Each line of the data that includes the string "cout" is to be copied out.

[Electronics engineering source data]
┌──
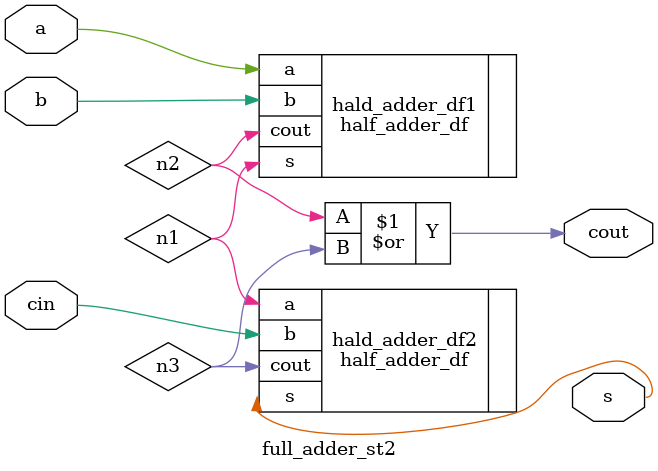
<source format=v>
/***********************************************************
File Name:	full_adder_st2.v
Author: 	Kevan Thompson
Date:		March 13, 2024
Description: A structural implementation of a full adder. This
			full adder is constructed from two half adders.
			Operands are a, b, and Cin. s in the sum, and c is
			the carry bit

***********************************************************/

module full_adder_st2(
	input a,
	input b,
	input cin,
	output s,
	output cout
);

wire n1,n2,n3;

half_adder_df hald_adder_df1(
	.s(n1),
	.cout(n2),
	.a(a),
	.b(b)
);

half_adder_df hald_adder_df2(
	.s(s),
	.cout(n3),
	.a(n1),
	.b(cin)
);

or or1(cout,n2,n3);

endmodule



</source>
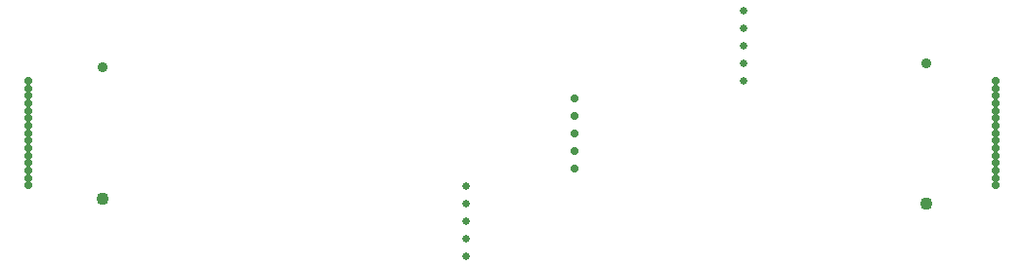
<source format=gbs>
%FSTAX42Y42*%
%MOMM*%
%SFA1B1*%

%IPPOS*%
%ADD26C,0.899998*%
%ADD27C,1.099998*%
%ADD28C,0.699999*%
%ADD29C,0.639999*%
%LNflex_debugging-1*%
%LPD*%
G54D26*
X006383Y007119D03*
X01352Y007159D03*
G54D27*
X006383Y005979D03*
X01352Y005939D03*
G54D28*
X014126Y006354D03*
X005744D03*
X014126Y006289D03*
X005744D03*
X014126Y006094D03*
X005744D03*
X014126Y006159D03*
X005744D03*
X014126Y006224D03*
X005744D03*
X014126Y006744D03*
X005744D03*
X014126Y006809D03*
X005744D03*
X014126Y006874D03*
X005744D03*
X014126Y006939D03*
X005744D03*
X014126Y007004D03*
X005744D03*
X014126Y006679D03*
X005744D03*
X014126Y006614D03*
X005744D03*
X014126Y006419D03*
X005744D03*
X014126Y006484D03*
X005744D03*
X014126Y006549D03*
X005744D03*
X010474Y006702D03*
Y006245D03*
Y006397D03*
Y00655D03*
Y006854D03*
G54D29*
X009534Y006091D03*
Y005939D03*
Y005787D03*
Y005634D03*
Y005482D03*
X011939Y007006D03*
Y007159D03*
Y007311D03*
Y007464D03*
Y007617D03*
M02*
</source>
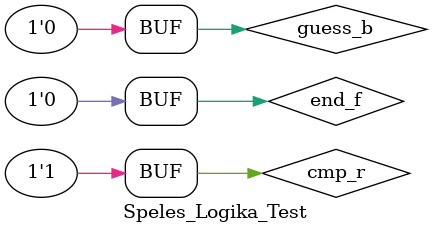
<source format=v>
`timescale 1ns / 1ps
module Speles_Logika_Test;

	//INPUT
	reg guess_b, cmp_r, end_f;
	
	//OUTPUT
	wire [0:1]state;
	wire [0:7]level;
	wire set_f; 
	wire [0:4]set_v;

	// Instantiate the Unit Under Test (UUT)
	Speles_Logika uut(
		//INPUT
		.guess_b(guess_b), 
		.cmp_r(cmp_r), 
		.end_f(end_f),
		//OUTPUT
		.state(state), 
		.level(level), 
		.set_f(set_f), 
		.set_v(set_v)
   );

	initial begin
		// Initialize Inputs    
		guess_b = 0;
		end_f = 0;
		cmp_r = 0;
		#20
		guess_b = 1; //state 1
		#20
		guess_b = 0; //state 1
		#20
		guess_b = 1; //state 2
		#20
		guess_b = 0; //state 2
		cmp_r = 1; //Set compare result true
		#20
		guess_b = 1; // State 1 - win
		#20
		guess_b = 0; //State 1 - win	
	end
      
endmodule

</source>
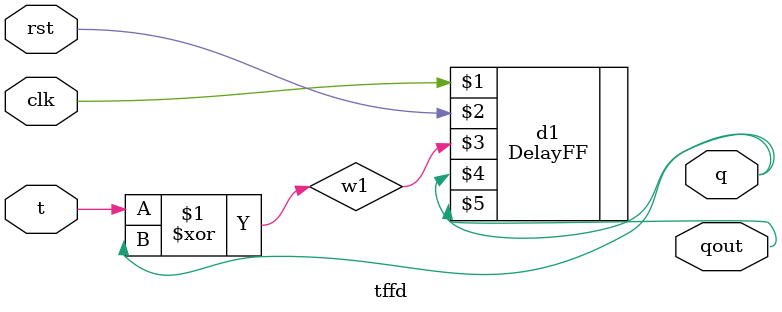
<source format=v>
module tffd(t,clk,rst,q,qout);

input t,clk,rst;
output q,qout;
wire w1;

assign w1=t^q;

DelayFF d1(clk,rst,w1,q,qout);

endmodule

</source>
└──
§ Problem solution
	output cout
	.cout(n2),
	.cout(n3),
or or1(cout,n2,n3);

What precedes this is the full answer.